I stop briefly and look up at him. He has the darkest eyes I’ve ever seen, the color of night.
“This is how we’re gonna do it, Bobby? Really? Making small talk about horses?”
“Just trying to break the ice.”
“How about we have a conversation instead about all the dead people I’ve encountered who seem to have had some connection to you, all the way back to Hank Carson and your old friend Artie Shore?”
He grins. “What can I tell you? It’s a dangerous world out there.”
We arrive at an empty ring, the jumps already stacked against each other off to the side.
“Let me ask you something?” he says, his voice mild. “What’s it like, knowing you’re going to die?”
You’d be surprised at what I know.
I’m not sure what kind of reaction he expects. But I don’t give him one.
“My father loved boxing, that’s something I’m sure you don’t know,” I say. “And loved old fight films just as much. His favorite was Body and Soul, starring the guy he called the great New York actor John Garfield. Dad let me watch it with him when I was old enough. At the end, maybe you saw it yourself, Garfield doesn’t take a dive and guys like you threaten to kill him.”
He nods. “Guys like me.”
“And you know what the great New York actor John Garfield says? ‘Everybody dies.’”
Salvatore nods again. “But we all want the same thing, whether we got the cancer or not. We’re looking for it to be later rather than sooner. Am I right?”
I hear a voice in the distance, an announcer calling the names of riders and horses to assemble at the Grand Prix ring. I know it’s thoroughbred racing they call the sport of kings. But that’s what it feels like here. Kings and queens.
And me.
And Bobby Salvatore.
“You think you know me, but you really don’t,” he says. “You think you know where I figure in all this, but you don’t.”
“So educate me.”
He smiles. “My education, at I guess what you could call the school of hard knocks, came from a man named Sonny Blum.”

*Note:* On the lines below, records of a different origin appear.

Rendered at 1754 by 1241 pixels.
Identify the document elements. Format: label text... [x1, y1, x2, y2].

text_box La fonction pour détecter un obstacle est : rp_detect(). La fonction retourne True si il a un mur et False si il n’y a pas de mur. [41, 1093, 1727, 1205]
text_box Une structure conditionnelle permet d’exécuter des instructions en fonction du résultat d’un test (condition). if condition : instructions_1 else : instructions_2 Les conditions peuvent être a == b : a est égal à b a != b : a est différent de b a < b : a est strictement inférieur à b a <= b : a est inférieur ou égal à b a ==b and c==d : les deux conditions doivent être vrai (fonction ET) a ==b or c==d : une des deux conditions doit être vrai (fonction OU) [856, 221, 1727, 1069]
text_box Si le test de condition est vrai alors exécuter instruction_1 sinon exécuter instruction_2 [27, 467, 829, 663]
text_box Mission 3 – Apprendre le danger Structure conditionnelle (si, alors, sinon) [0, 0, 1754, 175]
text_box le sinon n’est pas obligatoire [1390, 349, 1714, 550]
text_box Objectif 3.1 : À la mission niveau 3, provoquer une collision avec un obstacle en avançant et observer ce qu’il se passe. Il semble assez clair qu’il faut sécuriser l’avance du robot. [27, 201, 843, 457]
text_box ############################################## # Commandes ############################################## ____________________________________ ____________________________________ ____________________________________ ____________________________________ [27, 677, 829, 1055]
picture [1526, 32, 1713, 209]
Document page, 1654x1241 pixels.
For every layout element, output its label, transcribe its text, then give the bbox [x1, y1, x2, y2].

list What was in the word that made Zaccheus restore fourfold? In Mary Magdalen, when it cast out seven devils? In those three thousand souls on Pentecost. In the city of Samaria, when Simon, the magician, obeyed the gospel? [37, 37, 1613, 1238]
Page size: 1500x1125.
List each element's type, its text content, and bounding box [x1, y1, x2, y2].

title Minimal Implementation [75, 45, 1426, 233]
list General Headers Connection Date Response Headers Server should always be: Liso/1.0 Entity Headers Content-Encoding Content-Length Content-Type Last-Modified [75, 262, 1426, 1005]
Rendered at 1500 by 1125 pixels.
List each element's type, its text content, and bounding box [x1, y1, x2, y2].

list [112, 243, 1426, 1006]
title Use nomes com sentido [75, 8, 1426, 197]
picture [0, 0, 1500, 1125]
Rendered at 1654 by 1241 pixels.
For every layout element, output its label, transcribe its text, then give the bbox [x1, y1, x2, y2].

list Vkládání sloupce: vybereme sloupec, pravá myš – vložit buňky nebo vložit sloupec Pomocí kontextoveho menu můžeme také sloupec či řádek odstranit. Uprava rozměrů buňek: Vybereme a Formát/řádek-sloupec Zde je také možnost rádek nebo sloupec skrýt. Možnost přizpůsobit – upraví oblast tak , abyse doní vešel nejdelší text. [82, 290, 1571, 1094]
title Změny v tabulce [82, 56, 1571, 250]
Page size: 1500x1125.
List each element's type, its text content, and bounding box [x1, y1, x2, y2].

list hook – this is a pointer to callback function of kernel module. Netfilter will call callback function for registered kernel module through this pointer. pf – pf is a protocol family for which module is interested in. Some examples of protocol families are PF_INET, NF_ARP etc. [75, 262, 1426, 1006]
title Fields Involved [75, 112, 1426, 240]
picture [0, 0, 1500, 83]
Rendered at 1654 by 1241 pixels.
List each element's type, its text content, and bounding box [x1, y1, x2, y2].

“You still work for Blum? I heard you’d moved on long ago.”
“I did. But before I did, he taught me well.”
“I’ll bet.”
“And one of the things he taught me was to understand where you fit in the grand scheme of things. That no matter how big you think you are, there’s always somebody bigger. Like Sonny, for example.”
I was about to thank him for his crash course in the mob but thought better of it. Our date was going so well.
“What do you really want to tell me?” I ask, even though there’s so much more I want to ask him.
In the next moment, he reaches over with a big hand and gently strokes my cheek. His touch makes my skin crawl. I want to recoil. Or give him a good slap. But I don’t want to give him the satisfaction. And the last thing I want to do at the Hampton Classic, with media everywhere and a cell phone in every hand, is make a scene.
He takes his hand away as quickly as he put it there, then leans down to whisper in my ear.
“It’s not me you’re after,” he says. “No matter how much you want it to be.”